Rashleigh shipped two semi-truck liner loads last Friday — one to a dairy in Armstrong and the other to rancher northeast of Kamloops — and loaded another two on Wednesday — for Kitchen’s Grassland Grazers Ranch and a farm near Kelowna.

Every load carries 60 big round bales with each bale weighing about 950 pounds. Rashleigh’s product is called haylage, as it is baled with a high moisture content and nutrient rich for livestock.

Rashleigh said he isn’t profiting from the sales. He’s selling the bales for $50 each — the cost to produce them. Shipping ranges from $33 a bale to Kamloops and more than $40 to Kelowna. The further east, the higher the shipping cost.

For Kitchen, the cost is higher than a dry bale he would normally buy, but, under the circumstances, the extra cost is worth keeping his operation afloat.
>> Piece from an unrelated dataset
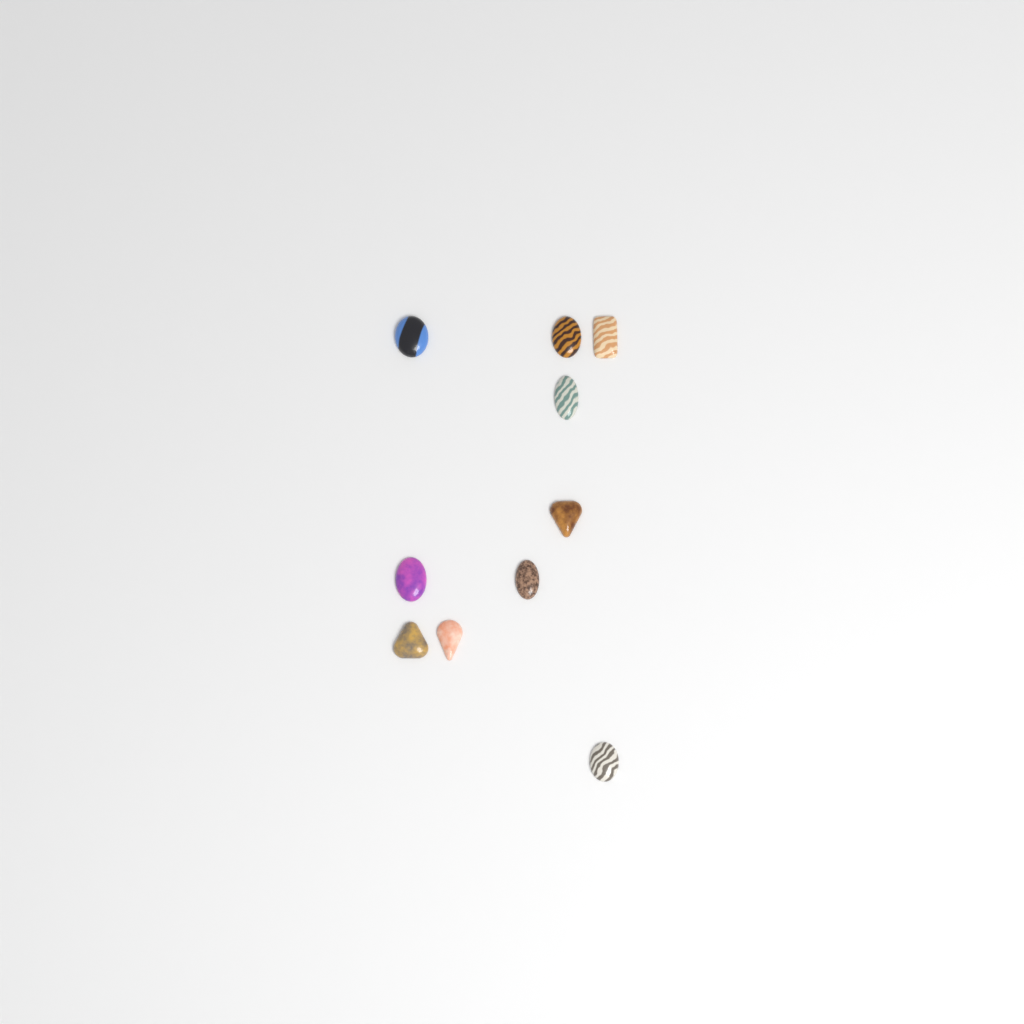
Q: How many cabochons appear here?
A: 10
He has already had to sell off a herd of contract yearling cattle in July, as opposed to the fall, just to preserve the precious grass and hay he has left for about 60 ewes and lambs and a herd of 50 cows.

Farmers across the west face a perfect storm amid a prolonged drought that has depleted water sources and hay crops, and sent grain prices higher as yields whither in the heat and pests such as grasshoppers proliferate. Wildfires are destroying grazing lands forcing the relocation of some herds. Some ranchers are selling out just to recover costs.

Selling off cows means ranchers won’t have any means to produce calves next year or in the future.

On Tuesday, provincial and federal governments announced $100 million in funding to support producers with relocation and feed costs.

In a statement, B.C. Agriculture Minister Lana Popham said the losses “have been heartbreaking and recovering them will take time, commitment and support.”

Rashleigh is elated that his hay — which might otherwise spoil where it lies — is going to where it’s needed.

“We’ve got young families who are just trying to get enough feed to have their cattle survive the winter … it’s their livelihoods,” Rashleigh said from his farm, where he grows barley and wheat, and raises poultry.

He has been touched by the generosity of his local customers, who are sponsoring bales with donations to offset the transportation costs to Interior ranchers and farmers.

“We had one customer who came for eggs the other day and she asked where the bales were going,” said Rashleigh.

“She came back an hour later with an envelope. It had $400 in it and said it was for the cows [in the Interior]. All of the money is going towards the freight.”

Rashleigh said calls are coming in from all over the West, including several farmers in Alberta and as far east as Swift Current, Sask.

Kitchen, 30, who works a farm with his wife, Erin, and two young children, market their meat directly to buyers in the Okanagan. They own 160 acres and lease another 600 acres, most of it forested with grazing patches.

“We have land payments and expenses. We don’t make our own hay or have the equipment, so we have to buy the hay that’s needed. Right now, that isn’t easy,” Kitchen said, adding they could use between 500 and 600 large bales to get through to next year.

“We don’t have any fires yet, but the drought ­conditions all around us have ­drastically reduced [the supply]. ­Everybody’s looking.”